**Task input**
——
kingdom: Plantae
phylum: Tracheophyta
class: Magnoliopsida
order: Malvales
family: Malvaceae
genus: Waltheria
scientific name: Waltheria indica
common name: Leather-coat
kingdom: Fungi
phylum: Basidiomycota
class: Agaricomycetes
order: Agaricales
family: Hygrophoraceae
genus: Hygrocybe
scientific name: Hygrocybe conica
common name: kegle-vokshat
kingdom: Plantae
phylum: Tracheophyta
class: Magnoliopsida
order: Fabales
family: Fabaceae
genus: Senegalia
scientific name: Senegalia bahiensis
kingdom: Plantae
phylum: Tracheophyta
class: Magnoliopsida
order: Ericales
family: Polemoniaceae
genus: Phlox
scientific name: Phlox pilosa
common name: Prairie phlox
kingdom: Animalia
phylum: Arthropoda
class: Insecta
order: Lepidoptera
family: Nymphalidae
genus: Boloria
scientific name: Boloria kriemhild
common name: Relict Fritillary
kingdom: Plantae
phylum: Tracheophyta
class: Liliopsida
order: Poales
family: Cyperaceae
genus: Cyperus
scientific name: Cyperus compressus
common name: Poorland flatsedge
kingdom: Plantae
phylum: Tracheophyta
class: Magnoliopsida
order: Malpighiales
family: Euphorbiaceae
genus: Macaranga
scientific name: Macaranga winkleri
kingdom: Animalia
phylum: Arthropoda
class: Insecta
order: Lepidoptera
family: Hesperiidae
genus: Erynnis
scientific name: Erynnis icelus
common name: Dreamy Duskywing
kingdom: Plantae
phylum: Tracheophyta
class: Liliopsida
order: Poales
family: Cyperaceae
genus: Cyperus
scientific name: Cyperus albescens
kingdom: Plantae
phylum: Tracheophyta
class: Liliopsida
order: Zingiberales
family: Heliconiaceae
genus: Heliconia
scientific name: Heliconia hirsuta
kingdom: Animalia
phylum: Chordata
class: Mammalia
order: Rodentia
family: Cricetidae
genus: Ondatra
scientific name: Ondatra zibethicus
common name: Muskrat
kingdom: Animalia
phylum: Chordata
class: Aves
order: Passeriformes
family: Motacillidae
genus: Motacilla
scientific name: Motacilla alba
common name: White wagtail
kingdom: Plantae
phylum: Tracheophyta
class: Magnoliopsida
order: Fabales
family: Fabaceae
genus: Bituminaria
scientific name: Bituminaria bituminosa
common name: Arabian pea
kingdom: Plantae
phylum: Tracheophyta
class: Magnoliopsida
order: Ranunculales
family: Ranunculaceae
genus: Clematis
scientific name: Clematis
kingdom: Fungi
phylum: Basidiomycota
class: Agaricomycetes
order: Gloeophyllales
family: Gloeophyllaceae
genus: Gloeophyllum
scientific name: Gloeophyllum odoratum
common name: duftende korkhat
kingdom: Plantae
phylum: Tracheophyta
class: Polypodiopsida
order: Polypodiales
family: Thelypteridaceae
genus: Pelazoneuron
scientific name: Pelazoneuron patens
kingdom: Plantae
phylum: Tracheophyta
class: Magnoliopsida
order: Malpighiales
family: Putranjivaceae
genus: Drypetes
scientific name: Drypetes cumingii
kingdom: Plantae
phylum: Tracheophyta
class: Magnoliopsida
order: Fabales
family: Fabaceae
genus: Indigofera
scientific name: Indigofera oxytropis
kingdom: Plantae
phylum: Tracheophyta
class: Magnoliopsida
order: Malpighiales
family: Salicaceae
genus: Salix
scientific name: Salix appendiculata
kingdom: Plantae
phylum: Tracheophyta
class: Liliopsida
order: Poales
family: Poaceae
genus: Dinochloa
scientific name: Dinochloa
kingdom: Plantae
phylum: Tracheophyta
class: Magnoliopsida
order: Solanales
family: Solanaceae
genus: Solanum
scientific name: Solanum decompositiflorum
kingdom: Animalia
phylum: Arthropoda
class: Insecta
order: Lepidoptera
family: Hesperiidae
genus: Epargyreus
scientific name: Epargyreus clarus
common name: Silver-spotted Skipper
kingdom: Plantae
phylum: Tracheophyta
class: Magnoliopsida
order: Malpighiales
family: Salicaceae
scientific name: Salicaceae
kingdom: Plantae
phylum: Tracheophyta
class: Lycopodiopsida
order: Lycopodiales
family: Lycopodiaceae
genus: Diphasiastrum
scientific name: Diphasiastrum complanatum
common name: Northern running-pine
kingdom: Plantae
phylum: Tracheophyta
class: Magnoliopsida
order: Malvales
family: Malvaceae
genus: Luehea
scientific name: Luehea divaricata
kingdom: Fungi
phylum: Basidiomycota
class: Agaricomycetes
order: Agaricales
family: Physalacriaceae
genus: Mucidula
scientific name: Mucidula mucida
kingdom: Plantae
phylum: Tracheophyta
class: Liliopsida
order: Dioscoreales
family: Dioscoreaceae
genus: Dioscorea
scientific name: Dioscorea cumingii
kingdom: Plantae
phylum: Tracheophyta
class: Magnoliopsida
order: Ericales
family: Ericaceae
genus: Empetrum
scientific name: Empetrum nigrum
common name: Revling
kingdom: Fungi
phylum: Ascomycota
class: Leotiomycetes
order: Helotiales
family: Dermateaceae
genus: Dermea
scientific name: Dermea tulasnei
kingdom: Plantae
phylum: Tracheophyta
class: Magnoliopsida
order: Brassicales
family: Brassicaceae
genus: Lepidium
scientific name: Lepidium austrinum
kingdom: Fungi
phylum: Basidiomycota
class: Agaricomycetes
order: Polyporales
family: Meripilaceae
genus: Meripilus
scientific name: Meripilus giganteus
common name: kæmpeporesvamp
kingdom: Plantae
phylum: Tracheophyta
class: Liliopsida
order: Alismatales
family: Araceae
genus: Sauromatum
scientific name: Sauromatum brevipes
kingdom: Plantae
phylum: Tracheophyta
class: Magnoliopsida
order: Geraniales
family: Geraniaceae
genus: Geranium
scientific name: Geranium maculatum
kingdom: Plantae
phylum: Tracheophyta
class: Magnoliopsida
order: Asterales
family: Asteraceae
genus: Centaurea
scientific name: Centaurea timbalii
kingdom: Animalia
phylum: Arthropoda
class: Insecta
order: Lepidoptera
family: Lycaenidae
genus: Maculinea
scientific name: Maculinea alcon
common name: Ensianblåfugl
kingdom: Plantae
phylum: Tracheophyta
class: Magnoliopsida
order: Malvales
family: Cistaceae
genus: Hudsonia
——
**Short problem**
Swap "scientific name" for "Latin name" throughout the lines above, and leave everything else unchanged.

**Exercise output**
kingdom: Plantae
phylum: Tracheophyta
class: Magnoliopsida
order: Malvales
family: Malvaceae
genus: Waltheria
Latin name: Waltheria indica
common name: Leather-coat
kingdom: Fungi
phylum: Basidiomycota
class: Agaricomycetes
order: Agaricales
family: Hygrophoraceae
genus: Hygrocybe
Latin name: Hygrocybe conica
common name: kegle-vokshat
kingdom: Plantae
phylum: Tracheophyta
class: Magnoliopsida
order: Fabales
family: Fabaceae
genus: Senegalia
Latin name: Senegalia bahiensis
kingdom: Plantae
phylum: Tracheophyta
class: Magnoliopsida
order: Ericales
family: Polemoniaceae
genus: Phlox
Latin name: Phlox pilosa
common name: Prairie phlox
kingdom: Animalia
phylum: Arthropoda
class: Insecta
order: Lepidoptera
family: Nymphalidae
genus: Boloria
Latin name: Boloria kriemhild
common name: Relict Fritillary
kingdom: Plantae
phylum: Tracheophyta
class: Liliopsida
order: Poales
family: Cyperaceae
genus: Cyperus
Latin name: Cyperus compressus
common name: Poorland flatsedge
kingdom: Plantae
phylum: Tracheophyta
class: Magnoliopsida
order: Malpighiales
family: Euphorbiaceae
genus: Macaranga
Latin name: Macaranga winkleri
kingdom: Animalia
phylum: Arthropoda
class: Insecta
order: Lepidoptera
family: Hesperiidae
genus: Erynnis
Latin name: Erynnis icelus
common name: Dreamy Duskywing
kingdom: Plantae
phylum: Tracheophyta
class: Liliopsida
order: Poales
family: Cyperaceae
genus: Cyperus
Latin name: Cyperus albescens
kingdom: Plantae
phylum: Tracheophyta
class: Liliopsida
order: Zingiberales
family: Heliconiaceae
genus: Heliconia
Latin name: Heliconia hirsuta
kingdom: Animalia
phylum: Chordata
class: Mammalia
order: Rodentia
family: Cricetidae
genus: Ondatra
Latin name: Ondatra zibethicus
common name: Muskrat
kingdom: Animalia
phylum: Chordata
class: Aves
order: Passeriformes
family: Motacillidae
genus: Motacilla
Latin name: Motacilla alba
common name: White wagtail
kingdom: Plantae
phylum: Tracheophyta
class: Magnoliopsida
order: Fabales
family: Fabaceae
genus: Bituminaria
Latin name: Bituminaria bituminosa
common name: Arabian pea
kingdom: Plantae
phylum: Tracheophyta
class: Magnoliopsida
order: Ranunculales
family: Ranunculaceae
genus: Clematis
Latin name: Clematis
kingdom: Fungi
phylum: Basidiomycota
class: Agaricomycetes
order: Gloeophyllales
family: Gloeophyllaceae
genus: Gloeophyllum
Latin name: Gloeophyllum odoratum
common name: duftende korkhat
kingdom: Plantae
phylum: Tracheophyta
class: Polypodiopsida
order: Polypodiales
family: Thelypteridaceae
genus: Pelazoneuron
Latin name: Pelazoneuron patens
kingdom: Plantae
phylum: Tracheophyta
class: Magnoliopsida
order: Malpighiales
family: Putranjivaceae
genus: Drypetes
Latin name: Drypetes cumingii
kingdom: Plantae
phylum: Tracheophyta
class: Magnoliopsida
order: Fabales
family: Fabaceae
genus: Indigofera
Latin name: Indigofera oxytropis
kingdom: Plantae
phylum: Tracheophyta
class: Magnoliopsida
order: Malpighiales
family: Salicaceae
genus: Salix
Latin name: Salix appendiculata
kingdom: Plantae
phylum: Tracheophyta
class: Liliopsida
order: Poales
family: Poaceae
genus: Dinochloa
Latin name: Dinochloa
kingdom: Plantae
phylum: Tracheophyta
class: Magnoliopsida
order: Solanales
family: Solanaceae
genus: Solanum
Latin name: Solanum decompositiflorum
kingdom: Animalia
phylum: Arthropoda
class: Insecta
order: Lepidoptera
family: Hesperiidae
genus: Epargyreus
Latin name: Epargyreus clarus
common name: Silver-spotted Skipper
kingdom: Plantae
phylum: Tracheophyta
class: Magnoliopsida
order: Malpighiales
family: Salicaceae
Latin name: Salicaceae
kingdom: Plantae
phylum: Tracheophyta
class: Lycopodiopsida
order: Lycopodiales
family: Lycopodiaceae
genus: Diphasiastrum
Latin name: Diphasiastrum complanatum
common name: Northern running-pine
kingdom: Plantae
phylum: Tracheophyta
class: Magnoliopsida
order: Malvales
family: Malvaceae
genus: Luehea
Latin name: Luehea divaricata
kingdom: Fungi
phylum: Basidiomycota
class: Agaricomycetes
order: Agaricales
family: Physalacriaceae
genus: Mucidula
Latin name: Mucidula mucida
kingdom: Plantae
phylum: Tracheophyta
class: Liliopsida
order: Dioscoreales
family: Dioscoreaceae
genus: Dioscorea
Latin name: Dioscorea cumingii
kingdom: Plantae
phylum: Tracheophyta
class: Magnoliopsida
order: Ericales
family: Ericaceae
genus: Empetrum
Latin name: Empetrum nigrum
common name: Revling
kingdom: Fungi
phylum: Ascomycota
class: Leotiomycetes
order: Helotiales
family: Dermateaceae
genus: Dermea
Latin name: Dermea tulasnei
kingdom: Plantae
phylum: Tracheophyta
class: Magnoliopsida
order: Brassicales
family: Brassicaceae
genus: Lepidium
Latin name: Lepidium austrinum
kingdom: Fungi
phylum: Basidiomycota
class: Agaricomycetes
order: Polyporales
family: Meripilaceae
genus: Meripilus
Latin name: Meripilus giganteus
common name: kæmpeporesvamp
kingdom: Plantae
phylum: Tracheophyta
class: Liliopsida
order: Alismatales
family: Araceae
genus: Sauromatum
Latin name: Sauromatum brevipes
kingdom: Plantae
phylum: Tracheophyta
class: Magnoliopsida
order: Geraniales
family: Geraniaceae
genus: Geranium
Latin name: Geranium maculatum
kingdom: Plantae
phylum: Tracheophyta
class: Magnoliopsida
order: Asterales
family: Asteraceae
genus: Centaurea
Latin name: Centaurea timbalii
kingdom: Animalia
phylum: Arthropoda
class: Insecta
order: Lepidoptera
family: Lycaenidae
genus: Maculinea
Latin name: Maculinea alcon
common name: Ensianblåfugl
kingdom: Plantae
phylum: Tracheophyta
class: Magnoliopsida
order: Malvales
family: Cistaceae
genus: Hudsonia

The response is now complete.